* _Text provided_:
= = =
But if these are virtually non-existent, archaeology has told a tantalizing and now astonishing story. Early in 2004 excavations were under way by the Museum of London Archaeology Service (at the invitation of the Borough of Southend-on-Sea) that were to reveal a find still being assessed as this book goes to press. The site was for proposed roadworks to ease traffic congestion near the suburb-village of Prittlewell. Since the 1860s the construction of roads and railways to open up the London commuter belt have led to ad hoc excavations producing grave goods – swords, spears, shields, jewellery – which suggest that five acres were in use from around AD 500 to 700 as the cemetery of the elite of a warrior society. The new find at Prittlewell, as reported in the journal British Archaeology (May 2004), dates from the same pagan/Christian transition period in eastern England as Sutton Hoo. Two small gold crosses suggest a Christian involvement and links with the southern German region where they are common. Like Sutton Hoo Mound 1, its only rival in the archaeological record so far, it is a breathtaking glimpse into the warrior society in those ‘lost centuries’.
The body of the great man had been laid in a wooden box or casket in a wood-lined ‘burial chamber of the highest status’. The timber panelling had long since perished, but wood fibres were still attached to a great copper bowl, which had originally hung against it from an iron hook. The body was surrounded by ritualistic and luxury objects. Hrothgar had rewarded Beowulf with a standard of gold, a fitting emblem of honour for the hero who had slain Grendel the monster; the lord of Prittlewell had an iron standard buried with him. In addition were his weapons (sword, spear, shield), a solid gold belt buckle, drinking horns and a folding camp-stool. As at Sutton Hoo there is a lyre (see chapter 9 below). The excavators found dice and fifty-seven gaming pieces, a Byzantine drinking flagon and a Coptic bowl, evidence of the international trade of the time.
From East Anglia and Essex we move into the English Midlands, home-to-be of the central kingdom of Mercia (the theme of chapter 4). At its largest extent Mercia stretched from East Anglia westward to Wales, from the Thames northward to the Humber. In other words it was the heartland of Anglo-Saxon England.
= = =
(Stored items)
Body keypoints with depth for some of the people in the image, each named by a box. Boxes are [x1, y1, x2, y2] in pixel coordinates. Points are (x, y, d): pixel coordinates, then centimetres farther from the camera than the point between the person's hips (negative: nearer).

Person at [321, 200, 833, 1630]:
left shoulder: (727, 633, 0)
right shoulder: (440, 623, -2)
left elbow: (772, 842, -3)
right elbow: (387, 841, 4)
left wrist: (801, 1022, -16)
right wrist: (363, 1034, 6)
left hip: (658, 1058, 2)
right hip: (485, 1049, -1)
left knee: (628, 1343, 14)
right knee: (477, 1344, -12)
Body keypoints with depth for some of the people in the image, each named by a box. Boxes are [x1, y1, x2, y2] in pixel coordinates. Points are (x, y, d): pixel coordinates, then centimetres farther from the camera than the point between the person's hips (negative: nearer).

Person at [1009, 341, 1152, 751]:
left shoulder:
= = =
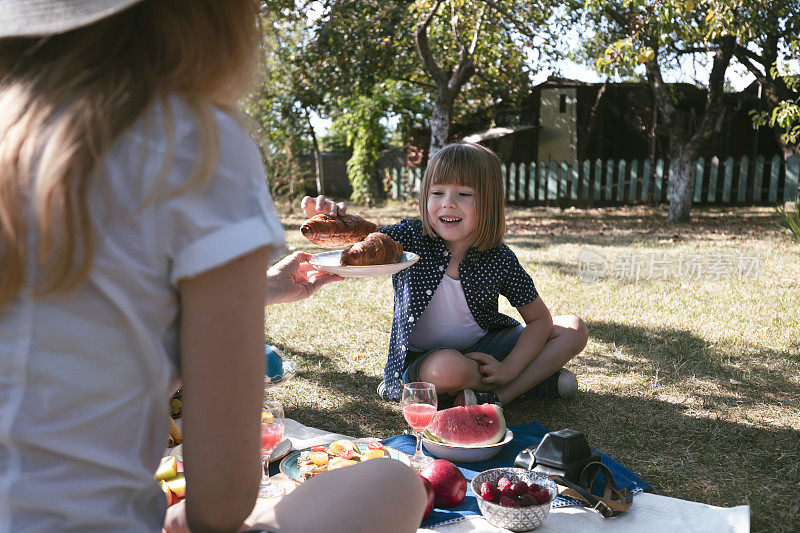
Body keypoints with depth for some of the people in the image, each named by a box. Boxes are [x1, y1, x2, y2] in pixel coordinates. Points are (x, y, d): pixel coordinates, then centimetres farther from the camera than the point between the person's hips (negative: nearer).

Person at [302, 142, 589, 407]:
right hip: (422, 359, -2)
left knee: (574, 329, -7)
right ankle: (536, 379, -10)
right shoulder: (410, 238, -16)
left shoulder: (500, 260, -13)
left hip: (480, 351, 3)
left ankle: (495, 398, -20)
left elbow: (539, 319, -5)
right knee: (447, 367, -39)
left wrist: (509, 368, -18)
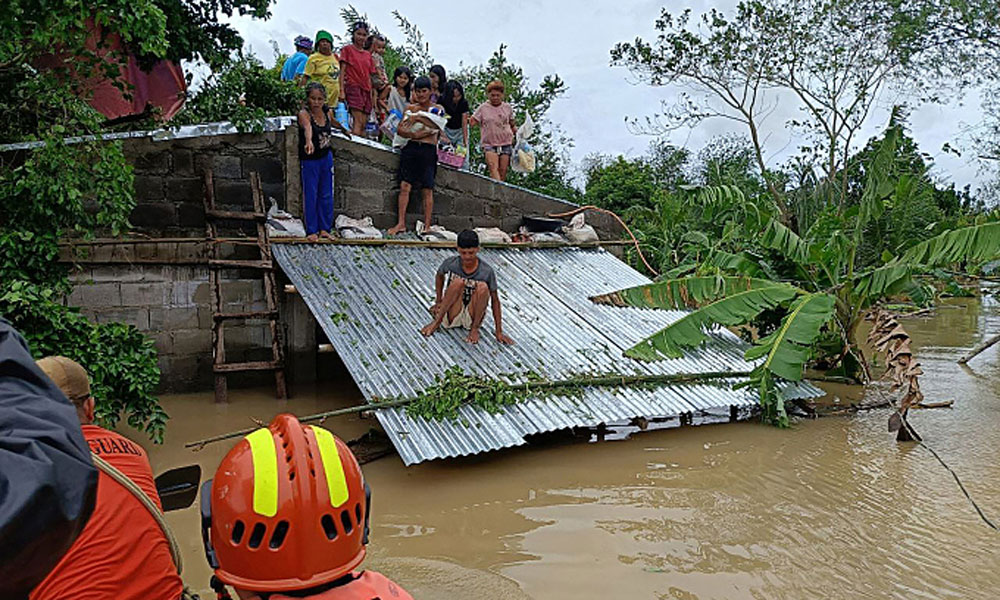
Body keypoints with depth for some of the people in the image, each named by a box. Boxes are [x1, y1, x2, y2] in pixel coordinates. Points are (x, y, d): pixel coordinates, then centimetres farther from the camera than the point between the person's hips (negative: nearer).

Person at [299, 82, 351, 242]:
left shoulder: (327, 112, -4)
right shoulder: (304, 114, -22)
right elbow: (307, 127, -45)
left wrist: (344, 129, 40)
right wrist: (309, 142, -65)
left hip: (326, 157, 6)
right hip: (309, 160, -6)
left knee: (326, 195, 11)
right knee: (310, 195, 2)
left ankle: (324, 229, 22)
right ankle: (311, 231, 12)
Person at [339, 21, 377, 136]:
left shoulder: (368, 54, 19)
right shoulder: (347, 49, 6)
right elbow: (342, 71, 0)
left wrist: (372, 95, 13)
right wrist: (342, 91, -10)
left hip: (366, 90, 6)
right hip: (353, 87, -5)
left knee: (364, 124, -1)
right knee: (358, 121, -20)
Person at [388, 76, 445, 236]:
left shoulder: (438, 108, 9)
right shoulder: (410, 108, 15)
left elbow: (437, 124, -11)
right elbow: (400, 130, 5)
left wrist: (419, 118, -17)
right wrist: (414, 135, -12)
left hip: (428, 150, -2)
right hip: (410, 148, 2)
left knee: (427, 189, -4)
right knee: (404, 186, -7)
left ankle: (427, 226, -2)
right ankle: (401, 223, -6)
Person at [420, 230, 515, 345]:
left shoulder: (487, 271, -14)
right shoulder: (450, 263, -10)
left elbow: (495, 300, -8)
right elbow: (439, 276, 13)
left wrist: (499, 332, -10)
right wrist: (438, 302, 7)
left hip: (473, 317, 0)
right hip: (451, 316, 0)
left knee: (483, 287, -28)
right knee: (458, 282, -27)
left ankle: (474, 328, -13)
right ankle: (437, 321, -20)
= = =
* _Exercise details_: Carry on the passage about Anglo-Saxon burials and the kingdom of Mercia, starting after its last sentence. The records stand apart from the text and are not part of it.

* _Response below_:
North of the Humber
Finally, in this sketch survey of Anglo-Saxon origins during the invasion/settlement period, we come to the lands north of the River Humber, which was apparently considered the great divide of their territory by the Anglo-Saxons themselves. Someone, Bede most likely, coined the name ‘Northumbria’ for the kingdom that dominated the country here, between Humber and Forth, in his day. In fact the term subsumed two distinct kingdoms, each with its own royal house and each with a name that proclaimed British antecedents. The larger, to the north, bordering with the Picts and Strathclyde Britons, was ‘Bernicia’ with its main centre at Bamburgh; the smaller, with its northern frontier on the River Tees and its chief centre at York, was ‘Deira’.
We do not know when the first Germanic settlers in the region arrived nor where they landed. Bede’s account could be interpreted as linking their story with the first settlers in Kent. The author of the Historia Brittonum, his principal source here, was probably a Welsh/British scholar, like Gildas, though working later. He composed his account of history from the Creation to the 680s about the year 829 at the court of Gwynedd, although it survives only in a number of manuscripts from the tenth to the thirteenth centuries, among them one by a certain ‘Nennius’. The Historia also includes extracts from a Kentish Chronicle, lists a number of Anglo-Saxon genealogies and seems to have known Bede’s History.
Simplifying the Bede/Historia account, we learn that the Britons of those days, including their king Vortigern (whether he ruled in the north or south of the island), called in Saxons against the ‘northern nations’, which suggests we are dealing with the settlement of the north and not the south country. Three shiploads of ‘Angles or Saxons’ arrived. They win their first engagement against an enemy attacking ‘from the north’ but then sent messengers back to their homelands describing the fertile nature of the land and the lazy ways of the natives. More shiploads followed. All the newcomers soon turned on their employers and one group, making a truce with the Picts, went on the rampage – pillaging the land, slaughtering priests before their own altars and ravaging city and countryside before returning to their base. If the group allied with the Picts were the people led by Hengest and Horsa, it would mean that the Picts themselves, with their home base in modern-day Scotland, had penetrated Roman Britain as far south as the Thames. Of course, this is not impossible. But it seems to make better sense if the unnamed invaders who allied with the Picts were, instead of the Kent-based Hengest and his followers, the first Germanic settlers in the region of ‘Northumbria’ – leaders unknown.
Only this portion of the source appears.